Identifying the cause of a disease is one of the central aims of epidemiology. “Smoking causes lung cancer” may be the most well-known public health statement. However, we know that not all people who smoke will develop lung cancer. Therefore, the statement can be interpreted as “Smoking is a causal component for lung cancer”. Or it can be rephrased as “Smoking increases the risk of developing lung cancer”. These statements imply that smoking is not only a cause of lung cancer. There are many other causal components. For example, exposure to asbestos, lack of exercise, and genetic propensity are known to increase the risk of lung cancer. In addition, there must be numerous unknown factors that increase the risk of lung cancer. This can be described in a causal pie chart (Figure 1). It is referred to as the “sufficient cause component model” according to Rothman [1], and helps us understand multifactorial causal mechanisms of diseases.

Figure 1: Causal pie-chart for the risk of lung cancer.

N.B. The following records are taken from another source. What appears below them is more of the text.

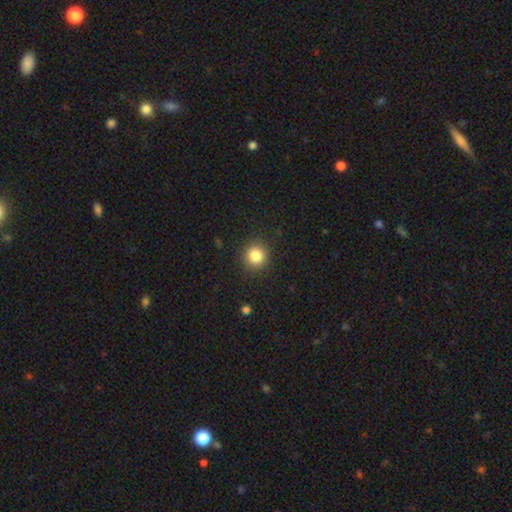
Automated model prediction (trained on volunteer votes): The model was most divided on "smooth or featured": smooth: 84%, star or artifact: 11%, featured or disk: 5%. More confident: how rounded — round (91%); merging — none (90%).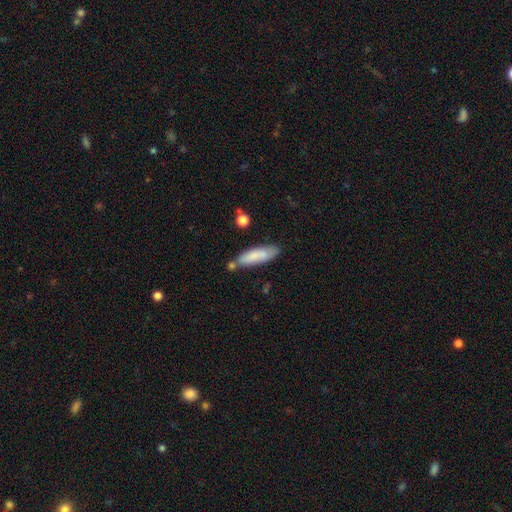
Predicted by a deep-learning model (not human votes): smooth 76%, featured or disk 17%, star or artifact 6%. Down the decision tree: how rounded — cigar-shaped (59%); merging — none (61%).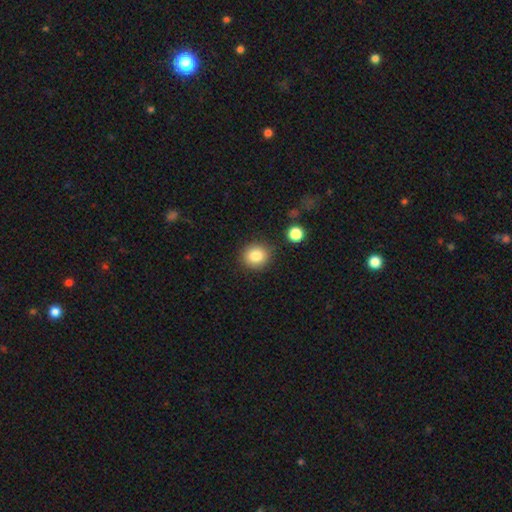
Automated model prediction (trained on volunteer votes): smooth 85%, star or artifact 10%, featured or disk 6%. Down the decision tree: how rounded — round (80%); merging — none (85%).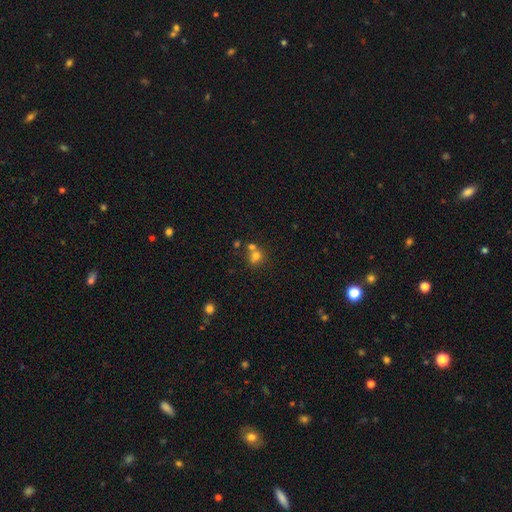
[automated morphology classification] This appears to be a smooth galaxy with no disk features (70%) that is round (78%). Merging: none (46%).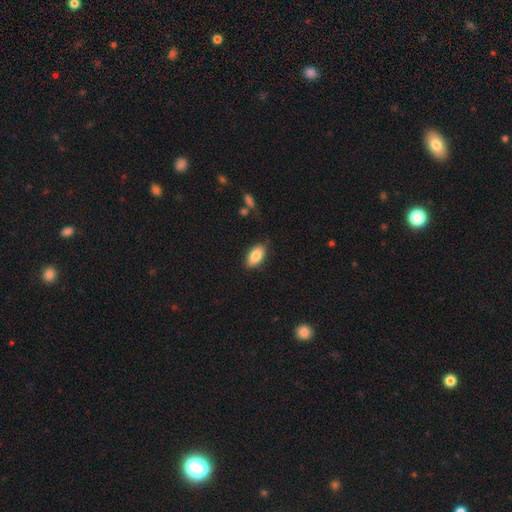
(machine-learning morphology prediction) Overall: smooth (83%). How rounded: in between (92%). Merging: none (83%).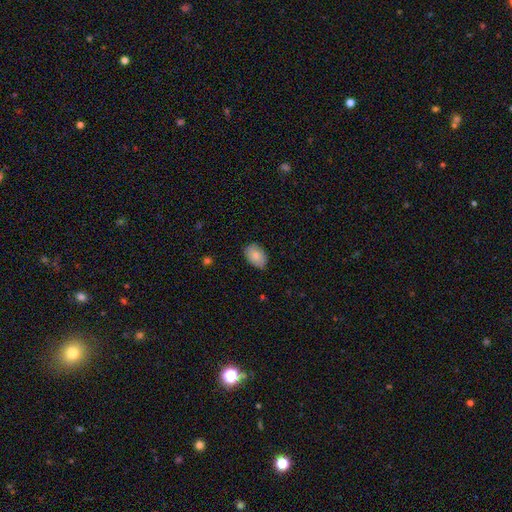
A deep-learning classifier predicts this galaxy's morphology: This appears to be a smooth galaxy with no disk features (84%) that is in between round and cigar-shaped (87%). Merging: none (78%).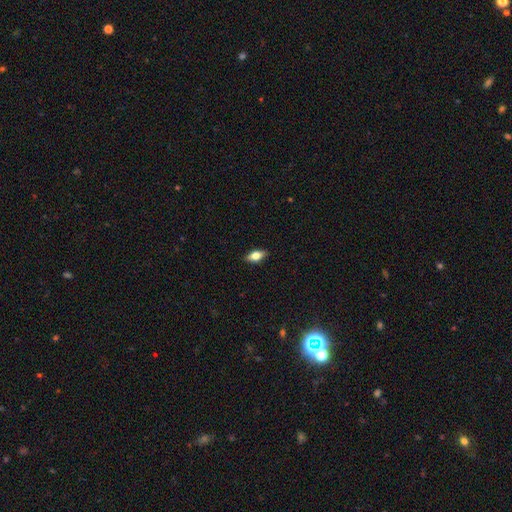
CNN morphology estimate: Overall: smooth (64%; featured or disk 29%). How rounded: in between (81%). Merging: none (89%).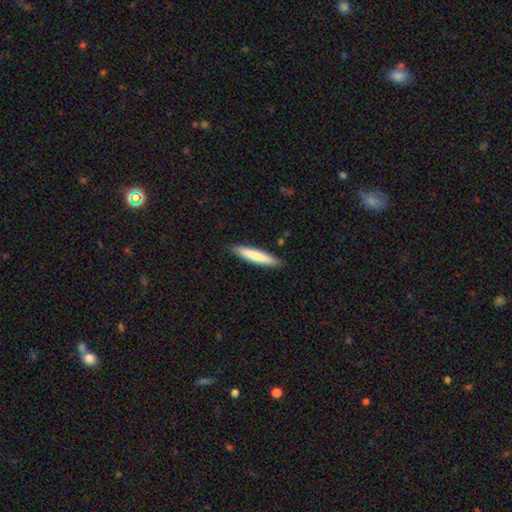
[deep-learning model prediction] A smooth galaxy with no disk features (74%) that is cigar-shaped (91%).

Vote fractions:
- Smooth or featured? smooth: 74% / featured or disk: 21% / star or artifact: 5%
- How rounded? cigar-shaped: 91% / in between: 8% / round: 1%
- Merging? none: 90% / minor disturbance: 8% / major disturbance: 1% / merger: 1%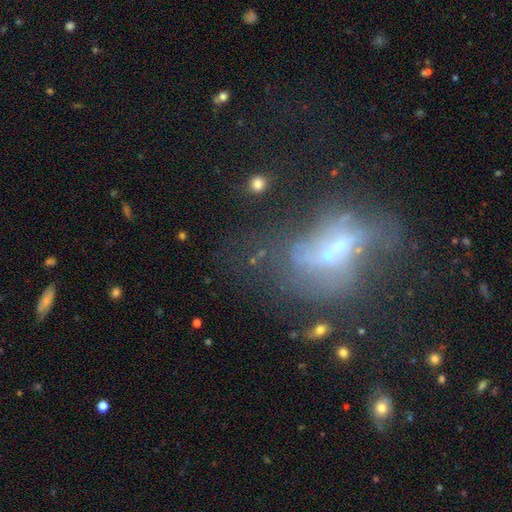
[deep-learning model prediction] A featured or disk galaxy (54%). Merging: none (35%, tied with major disturbance).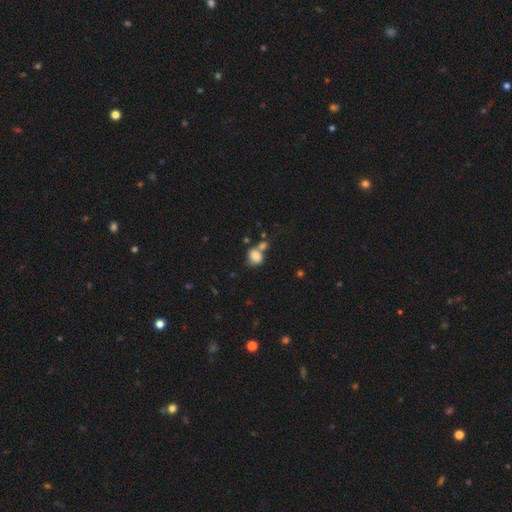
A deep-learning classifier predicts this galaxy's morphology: Smooth or featured? Predicted: smooth (p=0.79). How rounded? Predicted: round (p=0.62). Merging? Predicted: none (p=0.46).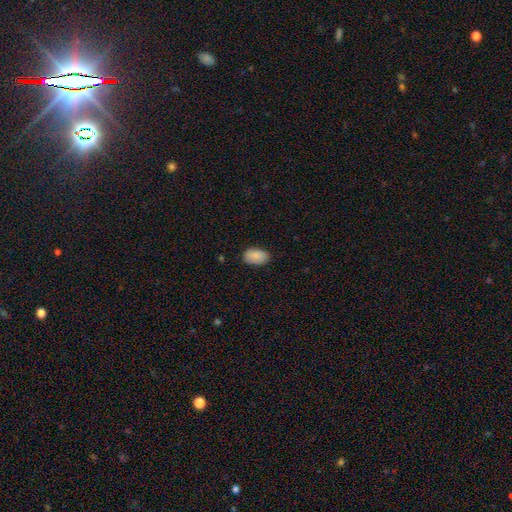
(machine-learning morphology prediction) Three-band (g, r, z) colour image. It shows a smooth galaxy with no disk features (87%) that is in between round and cigar-shaped (92%). Merging: none (82%).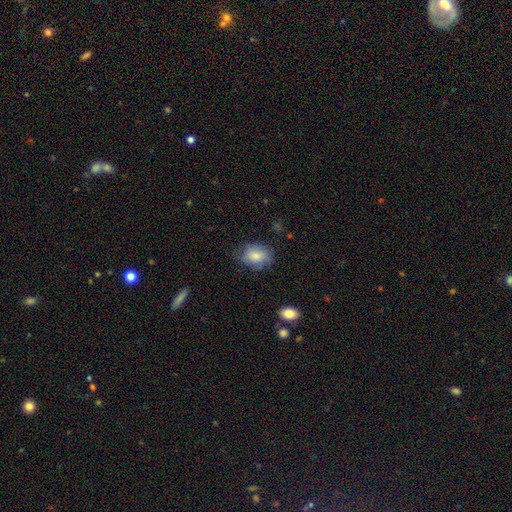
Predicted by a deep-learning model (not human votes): Smooth or featured: smooth — 80% (featured or disk — 12%)
How rounded: in between — 67% (round — 31%)
Merging: none — 66% (minor disturbance — 25%)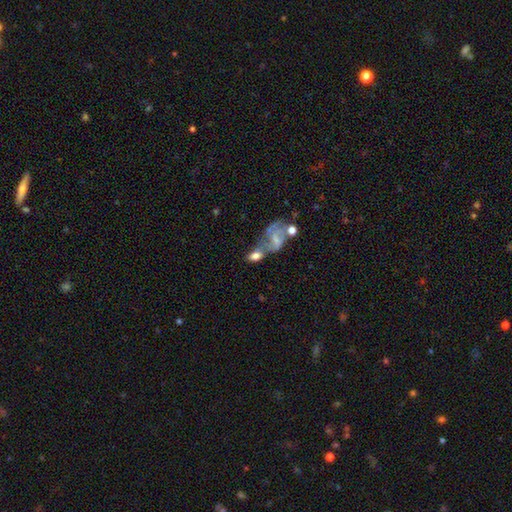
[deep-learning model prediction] Q: Smooth or featured?
A: smooth (60%); runner-up: featured or disk (30%)
Q: How rounded?
A: in between (84%); runner-up: round (12%)
Q: Merging?
A: merger (51%); runner-up: none (23%)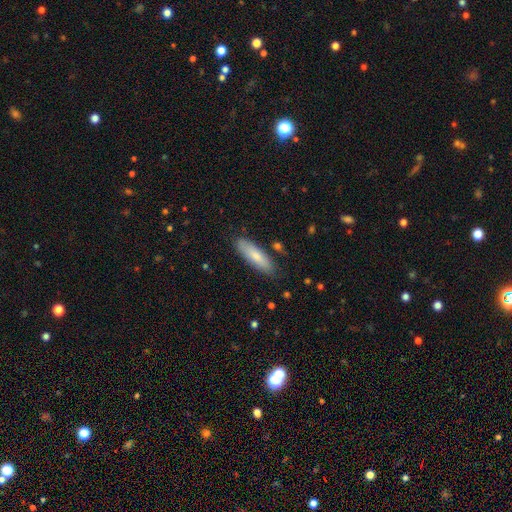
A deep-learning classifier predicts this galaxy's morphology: This is likely a smooth galaxy (76%). How rounded: possibly cigar-shaped (56%). Merging: clearly none (83%).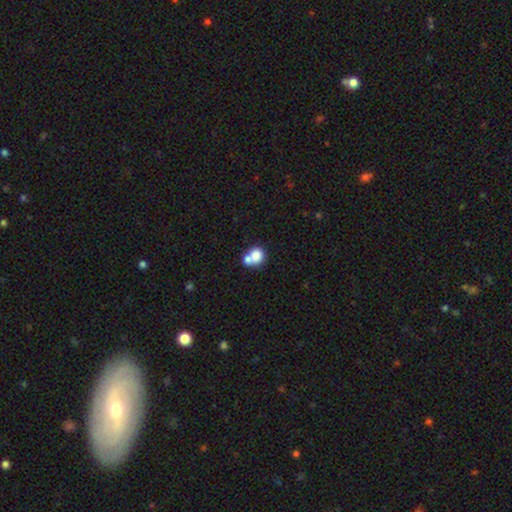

Each slice of pie represents a causal component. An important thing to be aware of is that all causal components do not have to be present. When certain causal components are sufficiently present to give rise to a disease, one develops the disease. For instance, some people who smoke but are not exposed to asbestos develop lung cancer. Other people who do not smoke, are not exposed to asbestos, but lack exercise develop lung cancer. In this sense, causal components can be categorized as necessary components and sufficient components. Necessary components are always present in all individuals who develop diseases. For example, to develop lung cancer, one obviously must have a lung. On the contrary, as abovementioned, asbestos exposure may not be present in all individuals who develop lung cancer. It would play a role as a component to suffice the conditions for one to develop lung cancer. In epidemiology, we generally investigate a group of people rather than a single individual, and therefore, we would be able to identify if a component is necessary by investigating whether it is present in all individuals with a disease of interest.

When we know certain components are present in many individuals with a disease of interest, we may want to argue the strength of their causal effects. If smoking was present in a greater proportion of individuals who developed lung cancer compared to asbestos exposure and lack of exercise, one may be inclined to state that smoking is a strong factor for lung cancer. However, the important caveat is that this does not mean that smoking is a strong factor in the biological sense. For instance, if our study population is rural residents who are rarely exposed to asbestos and other possible risk factors, as well as smoking is very common, the effect of smoking on their lung cancer would appear very strong. On the other hand, if our study population is urban residents in a specific area who are often exposed to asbestos and other possible risk factors, but smoking is relatively uncommon, the effect of smoking on lung cancer would appear weaker than that among rural residents. Therefore, depending on the population of interest and the distribution of other causal components, one component can appear as a strong or weak factor.

Reference

1.            Rothman KJ. Epidemiology: An Introduction. New York, NY: Oxford University Press; 2012.